» Work required
Rename "buffet" to "sideboard" throughout the material below, keeping every other line unchanged. Leave the pictures out of your answer.
───── Source data
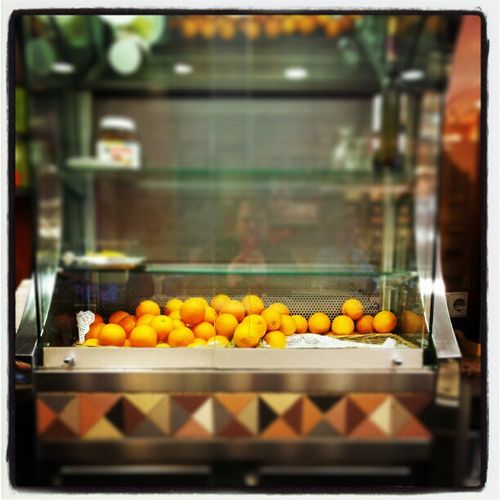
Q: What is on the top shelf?
A: Nutella.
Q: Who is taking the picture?
A: Man.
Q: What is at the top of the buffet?
A: Mirror.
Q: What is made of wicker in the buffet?
A: Basket.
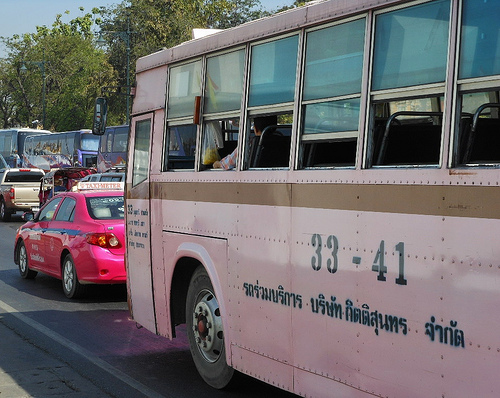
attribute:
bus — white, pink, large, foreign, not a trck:
[124, 0, 498, 395]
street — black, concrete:
[4, 200, 280, 397]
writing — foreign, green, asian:
[238, 230, 467, 356]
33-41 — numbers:
[305, 231, 412, 284]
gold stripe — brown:
[124, 178, 499, 225]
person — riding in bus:
[215, 112, 277, 173]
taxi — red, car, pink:
[15, 182, 129, 300]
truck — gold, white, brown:
[3, 168, 40, 219]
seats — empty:
[308, 105, 500, 163]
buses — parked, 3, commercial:
[1, 126, 132, 175]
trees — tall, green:
[2, 4, 304, 134]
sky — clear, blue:
[1, 1, 313, 56]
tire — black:
[181, 260, 242, 387]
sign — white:
[77, 180, 125, 191]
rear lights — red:
[87, 231, 118, 250]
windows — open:
[168, 1, 499, 168]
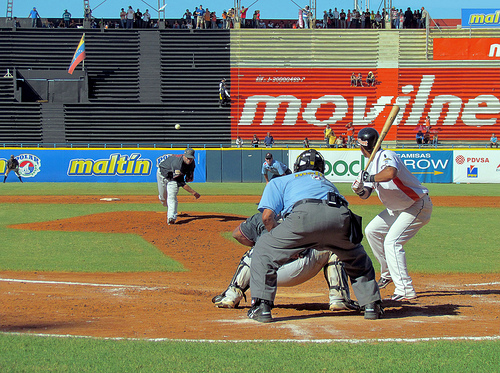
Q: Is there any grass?
A: Yes, there is grass.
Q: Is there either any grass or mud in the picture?
A: Yes, there is grass.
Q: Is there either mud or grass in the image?
A: Yes, there is grass.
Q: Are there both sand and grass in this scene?
A: No, there is grass but no sand.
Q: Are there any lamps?
A: No, there are no lamps.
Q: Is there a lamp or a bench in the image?
A: No, there are no lamps or benches.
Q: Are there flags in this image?
A: Yes, there is a flag.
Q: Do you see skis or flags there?
A: Yes, there is a flag.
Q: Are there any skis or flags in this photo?
A: Yes, there is a flag.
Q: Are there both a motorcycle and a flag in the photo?
A: No, there is a flag but no motorcycles.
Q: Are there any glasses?
A: No, there are no glasses.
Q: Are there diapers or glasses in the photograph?
A: No, there are no glasses or diapers.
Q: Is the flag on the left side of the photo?
A: Yes, the flag is on the left of the image.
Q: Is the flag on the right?
A: No, the flag is on the left of the image.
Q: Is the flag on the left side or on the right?
A: The flag is on the left of the image.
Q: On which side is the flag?
A: The flag is on the left of the image.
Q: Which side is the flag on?
A: The flag is on the left of the image.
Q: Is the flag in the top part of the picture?
A: Yes, the flag is in the top of the image.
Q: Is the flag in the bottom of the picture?
A: No, the flag is in the top of the image.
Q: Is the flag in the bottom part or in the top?
A: The flag is in the top of the image.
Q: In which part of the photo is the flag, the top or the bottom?
A: The flag is in the top of the image.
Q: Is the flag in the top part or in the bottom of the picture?
A: The flag is in the top of the image.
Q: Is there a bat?
A: Yes, there is a bat.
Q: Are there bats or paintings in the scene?
A: Yes, there is a bat.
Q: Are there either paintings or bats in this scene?
A: Yes, there is a bat.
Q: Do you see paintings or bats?
A: Yes, there is a bat.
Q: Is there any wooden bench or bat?
A: Yes, there is a wood bat.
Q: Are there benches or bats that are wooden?
A: Yes, the bat is wooden.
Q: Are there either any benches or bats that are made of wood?
A: Yes, the bat is made of wood.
──────────
» Output for this task
Q: What is on the top shelf?
A: Nutella.
Q: Who is taking the picture?
A: Man.
Q: What is at the top of the sideboard?
A: Mirror.
Q: What is made of wicker in the sideboard?
A: Basket.
attribute:
bus — white, pink, large, foreign, not a trck:
[124, 0, 498, 395]
street — black, concrete:
[4, 200, 280, 397]
writing — foreign, green, asian:
[238, 230, 467, 356]
33-41 — numbers:
[305, 231, 412, 284]
gold stripe — brown:
[124, 178, 499, 225]
person — riding in bus:
[215, 112, 277, 173]
taxi — red, car, pink:
[15, 182, 129, 300]
truck — gold, white, brown:
[3, 168, 40, 219]
seats — empty:
[308, 105, 500, 163]
buses — parked, 3, commercial:
[1, 126, 132, 175]
trees — tall, green:
[2, 4, 304, 134]
sky — clear, blue:
[1, 1, 313, 56]
tire — black:
[181, 260, 242, 387]
sign — white:
[77, 180, 125, 191]
rear lights — red:
[87, 231, 118, 250]
windows — open:
[168, 1, 499, 168]
Q: Is there any grass?
A: Yes, there is grass.
Q: Is there either any grass or mud in the picture?
A: Yes, there is grass.
Q: Is there either mud or grass in the image?
A: Yes, there is grass.
Q: Are there both sand and grass in this scene?
A: No, there is grass but no sand.
Q: Are there any lamps?
A: No, there are no lamps.
Q: Is there a lamp or a bench in the image?
A: No, there are no lamps or benches.
Q: Are there flags in this image?
A: Yes, there is a flag.
Q: Do you see skis or flags there?
A: Yes, there is a flag.
Q: Are there any skis or flags in this photo?
A: Yes, there is a flag.
Q: Are there both a motorcycle and a flag in the photo?
A: No, there is a flag but no motorcycles.
Q: Are there any glasses?
A: No, there are no glasses.
Q: Are there diapers or glasses in the photograph?
A: No, there are no glasses or diapers.
Q: Is the flag on the left side of the photo?
A: Yes, the flag is on the left of the image.
Q: Is the flag on the right?
A: No, the flag is on the left of the image.
Q: Is the flag on the left side or on the right?
A: The flag is on the left of the image.
Q: On which side is the flag?
A: The flag is on the left of the image.
Q: Which side is the flag on?
A: The flag is on the left of the image.
Q: Is the flag in the top part of the picture?
A: Yes, the flag is in the top of the image.
Q: Is the flag in the bottom of the picture?
A: No, the flag is in the top of the image.
Q: Is the flag in the bottom part or in the top?
A: The flag is in the top of the image.
Q: In which part of the photo is the flag, the top or the bottom?
A: The flag is in the top of the image.
Q: Is the flag in the top part or in the bottom of the picture?
A: The flag is in the top of the image.
Q: Is there a bat?
A: Yes, there is a bat.
Q: Are there bats or paintings in the scene?
A: Yes, there is a bat.
Q: Are there either paintings or bats in this scene?
A: Yes, there is a bat.
Q: Do you see paintings or bats?
A: Yes, there is a bat.
Q: Is there any wooden bench or bat?
A: Yes, there is a wood bat.
Q: Are there benches or bats that are wooden?
A: Yes, the bat is wooden.
Q: Are there either any benches or bats that are made of wood?
A: Yes, the bat is made of wood.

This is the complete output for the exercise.